How we cite our quotes: Citations follow this format: (Chapter.Paragraph), except for the "Circe" episode, which is (Chapter.Line) and the "Penelope" episode, which is (Chapter.Page). We used the Vintage International edition published in 1990.
Quote #1
The cords of all link back, strandentwining cable of all flesh. That is why mystic monks. Will you be as gods? Gaze in your omphalos. Hello. Kinch here. Put me on to Edenville. Aleph, alpha: nought, nought, one. (3.6)

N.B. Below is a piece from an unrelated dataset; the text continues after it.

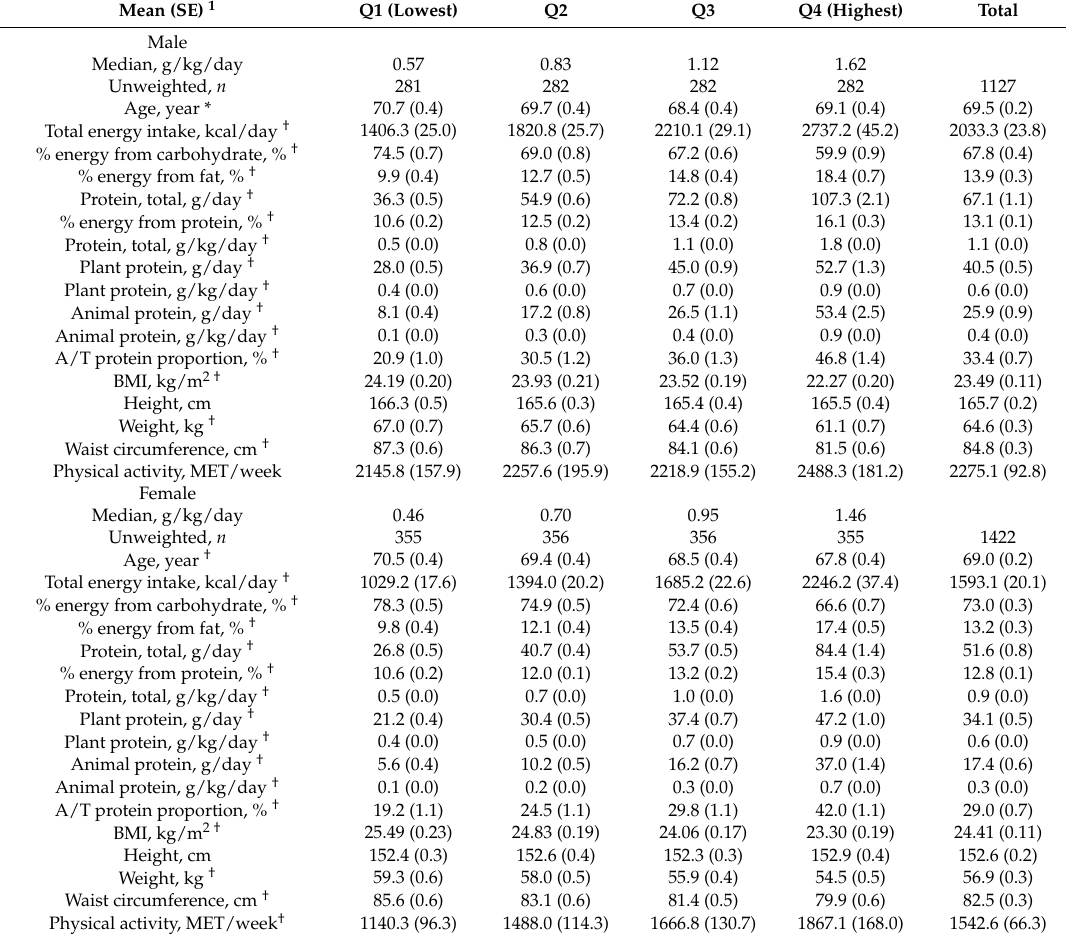
Table 2. Energy and macronutrient intake, anthropometric characteristics, and physical activity level by the quartiles of daily total protein intake per weight of Korean elderly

Stephen here imagines the umbilical cord (omphalos) as a telephone cord that goes back into the past, allowing him to make a telephone call to Eden by dialing the Greek letters (Aleph, alpha). Why might he settle on the image of an umbilical cord? How can the umbilical cord become a metaphor for our relation to the past?
Quote #2
Quick warm sunlight came running from Berkeley Road, swiftly, in slim sandals, along the brightening footpath. Runs, she runs to meet me, a girl with gold hair on the wind. (4.63)
Notice here how the external world ties into memory. The shifting of the sun jogs a memory of Milly for Bloom. Is this how memory actually works? Is it true to life?
Quote #3
Must have been that morning in Raymond terrace she was at the window, watching the two dogs at it by the wall of the cease to do evil. And the sergeant grinning up. She had that cream gown on with the rip she never stitched. Give us a touch, Poldy. God, I'm dying for it. How life beings. (6.29)
In the carriage with the men on the way to Dignam's funeral, Bloom has this recollection of the moment that he thinks was Rudy's conception. What does it mean to remember your child in terms of their conception versus their birth? Does the fact that we as readers read this memory as a sentence (a sentence that looks like all the other sentences that depict the present) make our experience of this memory different than it is for Bloom? What gives this memory special poignancy today? How might it be tied in with Bloom's feelings of guilt over the death of his son?